Part Two: Enjoy that peanut butter sandwich. Eating on the run or while working is sometimes necessary when our schedule is overloaded. But even a five minute break from rushing, problem-solving, procrastinating, and multi-tasking can be very helpful. And eating (even the lowly PB&J) can be extremely gratifying and restorative when you do so with mindful awareness. It’s nourishing on multiple levels. So what does mindful eating look like in practice? It actually takes less work than eating on the run. When you eat, just eat. You don’t have to get anything else done. Simply pay attention to each bite. Slow down and chew slowly, tuning into sensations. Notice what it feels like to bring the food to your mouth, to bite, to chew, to swallow, to breathe. Notice sensations in the body. The first time I tried this I was at work, and I noticed that while I was eating, I periodically clenched my fist.
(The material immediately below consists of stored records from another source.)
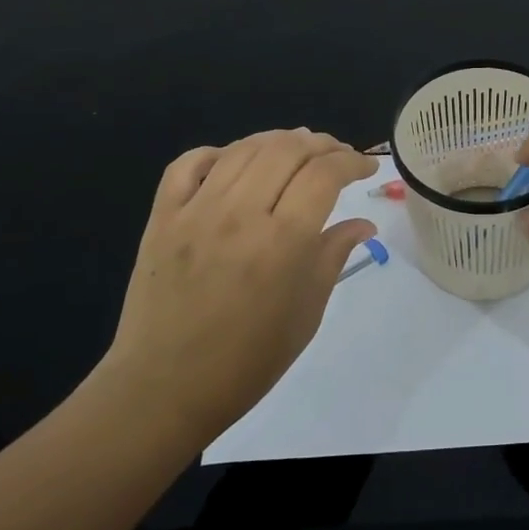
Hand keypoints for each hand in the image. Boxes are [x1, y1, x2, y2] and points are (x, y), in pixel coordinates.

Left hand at [100, 130, 376, 443]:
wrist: (164, 389)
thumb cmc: (247, 361)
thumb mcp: (306, 313)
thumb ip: (333, 256)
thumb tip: (363, 223)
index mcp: (283, 242)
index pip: (325, 174)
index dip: (352, 161)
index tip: (366, 167)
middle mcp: (240, 214)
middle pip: (287, 150)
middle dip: (321, 143)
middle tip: (337, 155)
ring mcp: (195, 212)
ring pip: (243, 149)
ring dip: (278, 140)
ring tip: (297, 148)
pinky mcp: (162, 218)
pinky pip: (187, 164)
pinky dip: (216, 152)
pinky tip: (234, 161)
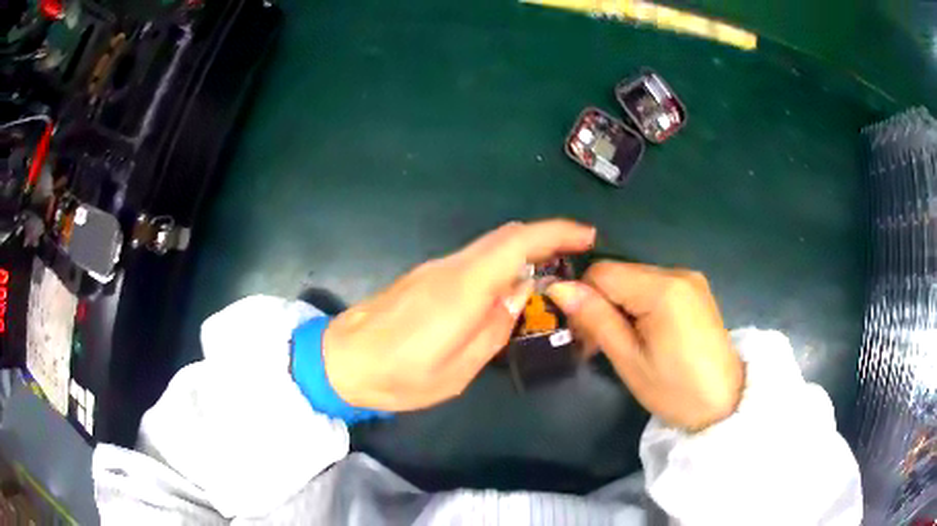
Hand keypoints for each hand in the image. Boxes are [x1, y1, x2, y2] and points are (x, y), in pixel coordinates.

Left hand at [323, 220, 595, 411]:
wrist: (341, 361)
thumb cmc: (399, 376)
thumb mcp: (457, 370)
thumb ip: (494, 328)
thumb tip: (520, 293)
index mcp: (462, 288)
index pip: (517, 243)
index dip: (556, 232)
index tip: (586, 236)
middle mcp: (450, 267)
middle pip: (505, 236)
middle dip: (545, 238)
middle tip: (574, 257)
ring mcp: (433, 268)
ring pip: (489, 246)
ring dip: (522, 252)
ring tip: (547, 278)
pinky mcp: (424, 276)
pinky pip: (472, 260)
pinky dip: (499, 264)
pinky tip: (505, 290)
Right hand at [547, 262, 743, 430]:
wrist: (726, 403)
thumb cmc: (676, 391)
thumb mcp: (629, 361)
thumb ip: (596, 319)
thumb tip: (558, 287)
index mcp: (662, 289)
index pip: (602, 272)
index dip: (583, 298)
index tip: (584, 335)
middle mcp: (677, 272)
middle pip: (620, 274)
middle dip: (602, 303)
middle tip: (600, 345)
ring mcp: (690, 279)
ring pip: (635, 280)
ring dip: (620, 306)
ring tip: (624, 342)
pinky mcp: (696, 289)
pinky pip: (655, 286)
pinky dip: (640, 305)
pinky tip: (646, 333)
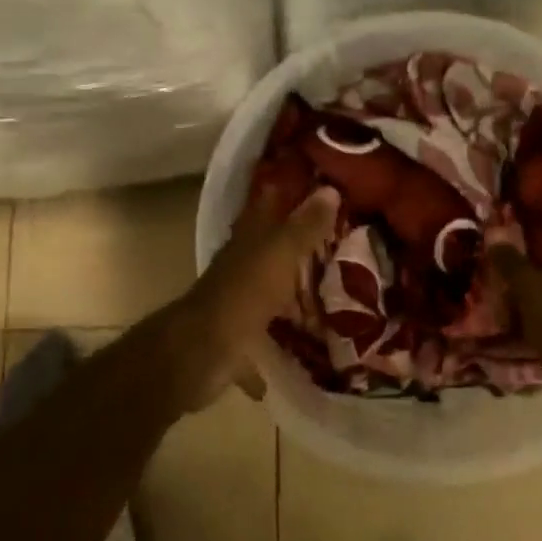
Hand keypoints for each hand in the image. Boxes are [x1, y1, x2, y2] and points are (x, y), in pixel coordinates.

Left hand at [162, 183, 339, 412]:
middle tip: (339, 246)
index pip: (268, 204)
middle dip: (298, 248)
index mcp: (248, 240)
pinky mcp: (236, 338)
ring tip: (331, 298)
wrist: (203, 351)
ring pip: (267, 292)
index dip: (288, 193)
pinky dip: (276, 345)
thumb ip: (305, 225)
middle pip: (270, 249)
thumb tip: (329, 189)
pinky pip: (261, 340)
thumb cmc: (244, 293)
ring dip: (290, 296)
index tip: (319, 189)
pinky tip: (304, 350)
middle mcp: (240, 266)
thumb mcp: (281, 253)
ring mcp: (236, 302)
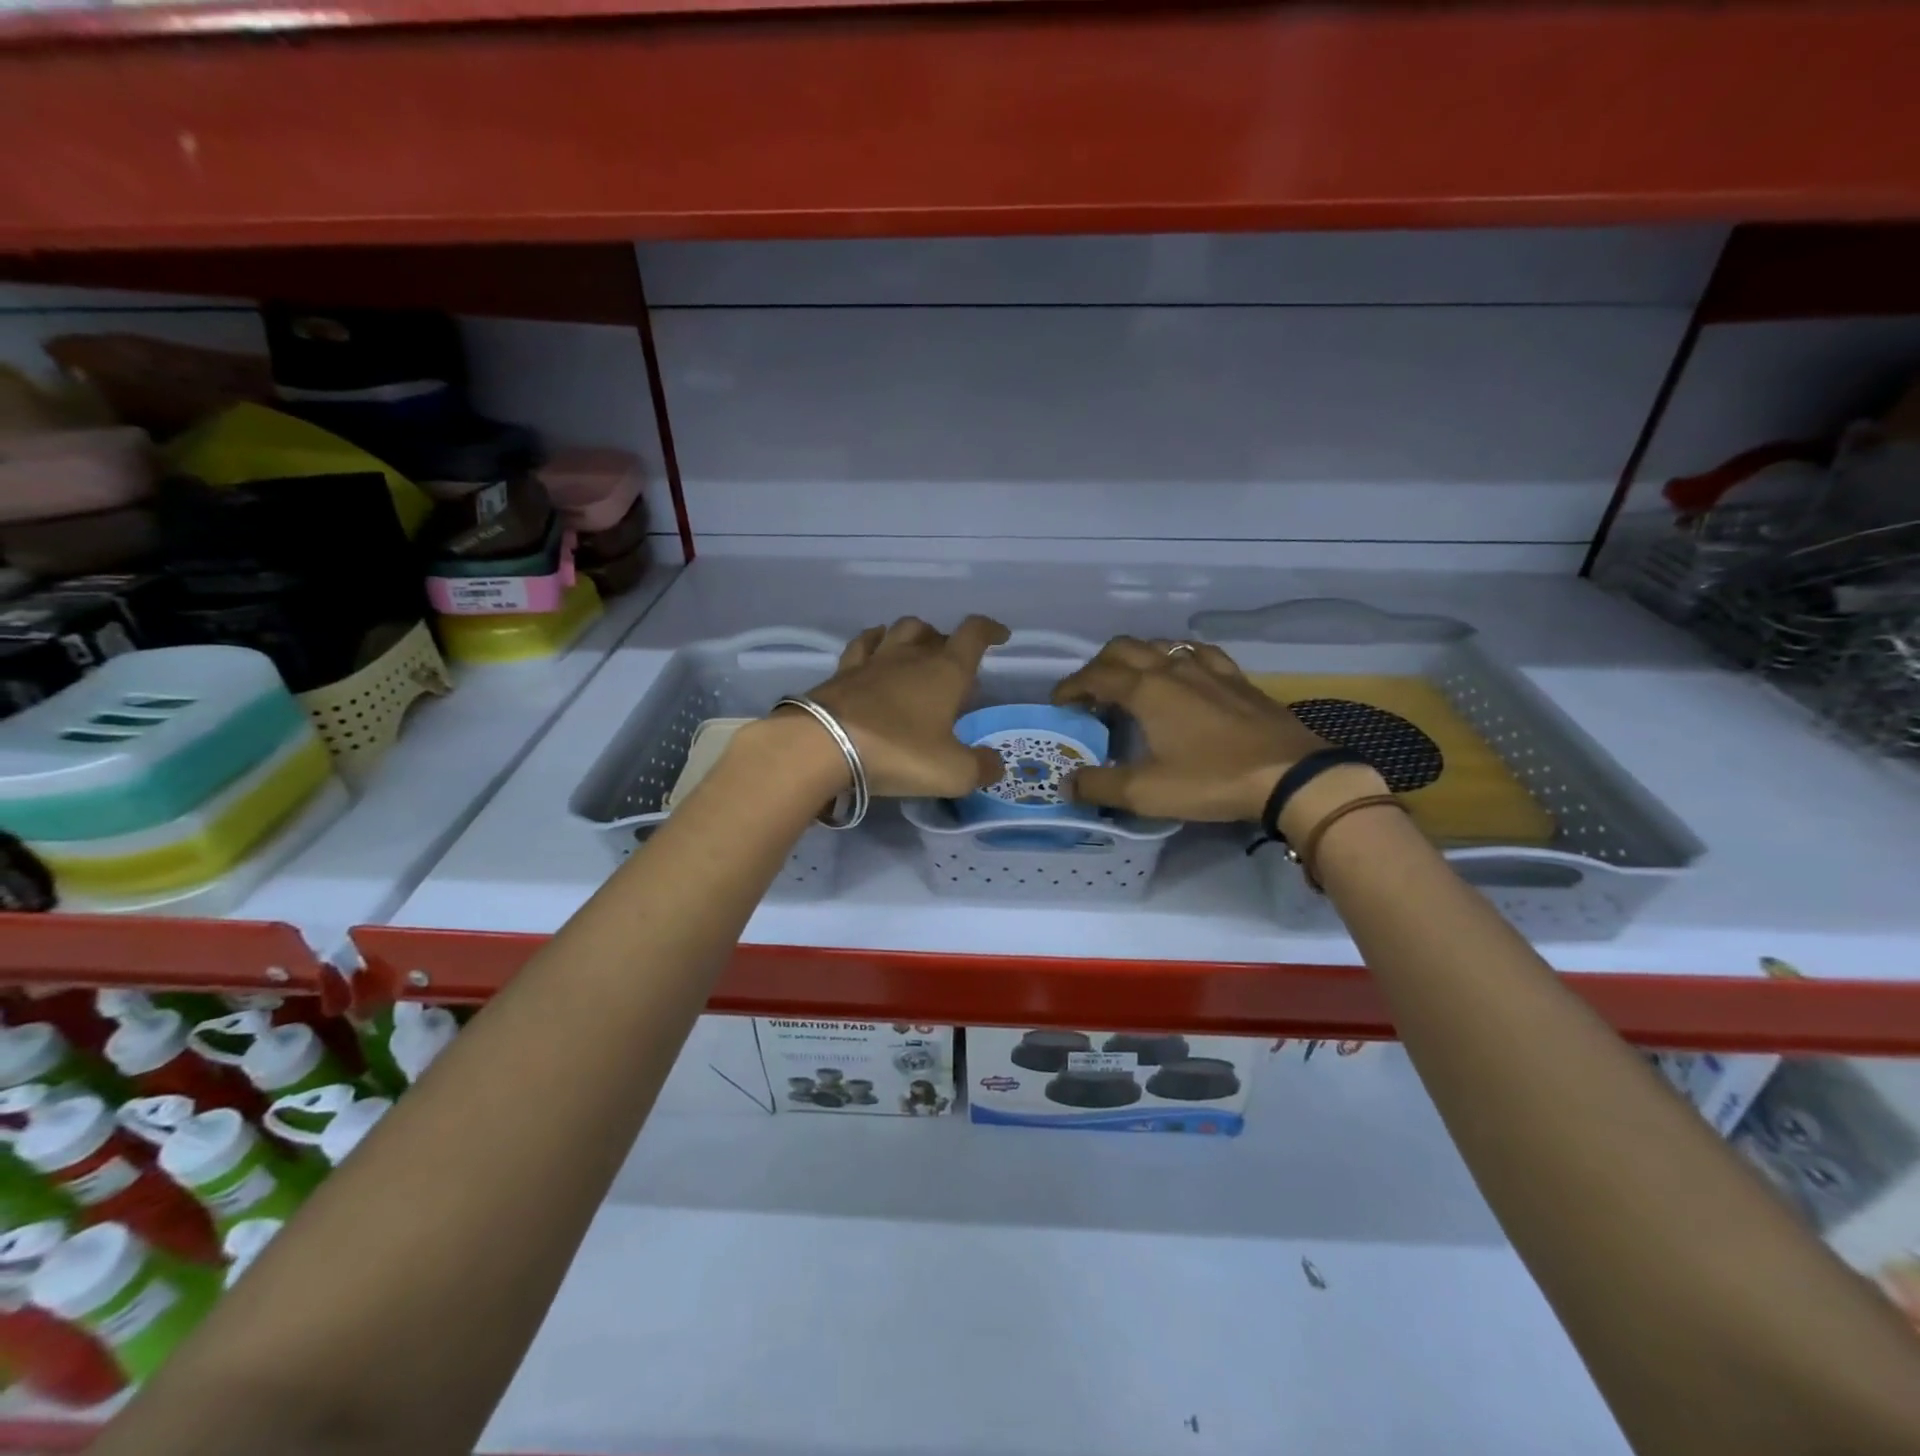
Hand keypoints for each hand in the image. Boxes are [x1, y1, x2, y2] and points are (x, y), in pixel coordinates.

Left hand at [795, 615, 1009, 796]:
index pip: (973, 634)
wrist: (823, 746)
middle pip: (931, 631)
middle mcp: (910, 656)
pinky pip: (862, 645)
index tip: (1000, 636)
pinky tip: (873, 652)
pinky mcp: (841, 673)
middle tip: (950, 664)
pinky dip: (873, 644)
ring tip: (915, 652)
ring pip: (897, 630)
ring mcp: (872, 661)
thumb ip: (980, 768)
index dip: (990, 630)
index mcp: (945, 671)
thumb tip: (994, 765)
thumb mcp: (952, 772)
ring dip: (911, 636)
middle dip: (945, 641)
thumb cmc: (898, 752)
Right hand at [1051, 637, 1331, 820]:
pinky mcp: (1236, 678)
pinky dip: (1177, 657)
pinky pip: (1198, 653)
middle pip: (1123, 649)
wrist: (1291, 776)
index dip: (1071, 687)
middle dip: (1098, 665)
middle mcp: (1172, 668)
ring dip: (1135, 658)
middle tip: (1089, 693)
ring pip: (1160, 645)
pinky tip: (1183, 672)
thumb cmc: (1212, 780)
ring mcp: (1208, 669)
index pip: (1095, 676)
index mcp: (1146, 690)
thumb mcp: (1146, 792)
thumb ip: (1100, 785)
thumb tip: (1068, 784)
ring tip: (1131, 683)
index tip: (1058, 703)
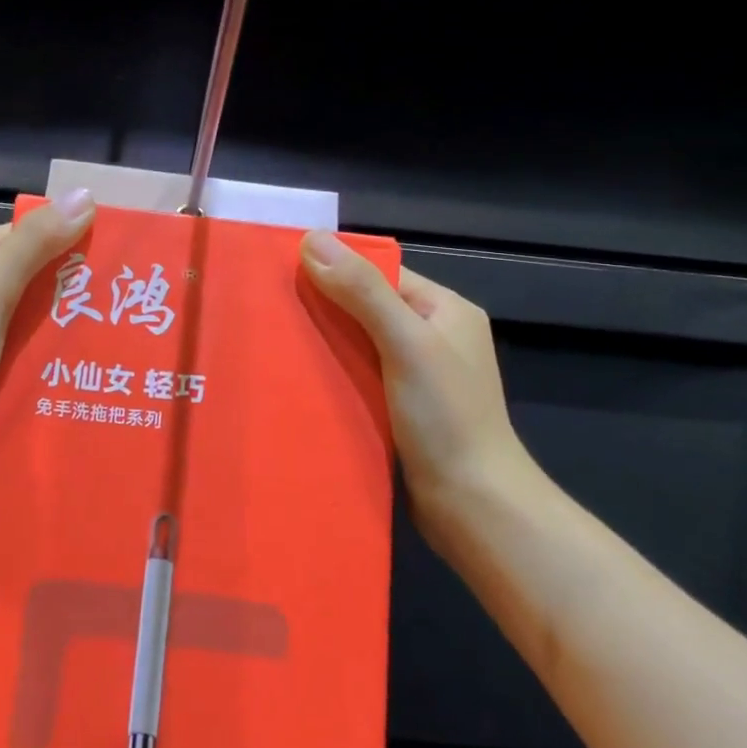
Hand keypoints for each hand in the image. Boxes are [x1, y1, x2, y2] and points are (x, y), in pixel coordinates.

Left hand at [0, 189, 96, 488]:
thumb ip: (33, 245)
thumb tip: (85, 196)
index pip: (8, 237)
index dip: (55, 239)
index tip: (104, 252)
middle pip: (14, 272)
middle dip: (59, 280)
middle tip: (111, 291)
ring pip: (16, 309)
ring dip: (54, 314)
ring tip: (104, 320)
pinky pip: (11, 341)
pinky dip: (39, 343)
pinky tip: (73, 352)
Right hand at [300, 232, 541, 528]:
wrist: (475, 507)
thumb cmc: (446, 418)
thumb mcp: (404, 343)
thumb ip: (362, 292)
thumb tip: (312, 239)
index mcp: (444, 310)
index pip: (381, 274)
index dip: (336, 270)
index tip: (285, 274)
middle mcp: (433, 337)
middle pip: (367, 308)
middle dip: (324, 309)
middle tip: (271, 312)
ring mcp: (418, 377)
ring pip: (360, 345)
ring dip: (325, 345)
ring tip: (275, 344)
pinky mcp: (402, 410)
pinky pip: (360, 378)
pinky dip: (334, 376)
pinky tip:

When I noticed the fist-clenching, I relaxed my hand and made note of what was going on in my mind. It was always some worry about what might be happening later in the day, or planning related to what I might need to do after I was finished eating. I repeatedly turned my attention back to the present, to the activity of eating, and tuned into those sensations. I took my attention out of my head (where nothing good or helpful was going on) and into my body. This enabled me to let go of unnecessary tension in my hands, slow down my breathing, and enjoy the pleasant sensations of tasting food and, eventually, feeling full. I felt taken care of in those moments.

I encourage you to give mindful eating a try for one meal and see how it feels. It will likely feel incredibly, impossibly slow. It is not uncommon to have feelings of impatience or irritation arise—let’s get this over with and get on to the next thing! After all, you are busy, and you do have a lot to do. When you notice these thoughts and feelings, gently acknowledge them and then return your attention to your food. If eating mindfully for the entire meal does not seem doable, try it for 5 minutes. You can also sit mindfully with a cup of coffee or tea.

There are many benefits of mindful eating; some people use it as a weight-management tool or to help them change an unhealthy relationship with food. Stay tuned for future posts on the topic. If you are really drawn to mindful eating, practice as much as you can. There are also some nice books on the topic, including Savor: Mindful Eating, Mindful Life by Thich Nhat Hanh and Lilian Cheung.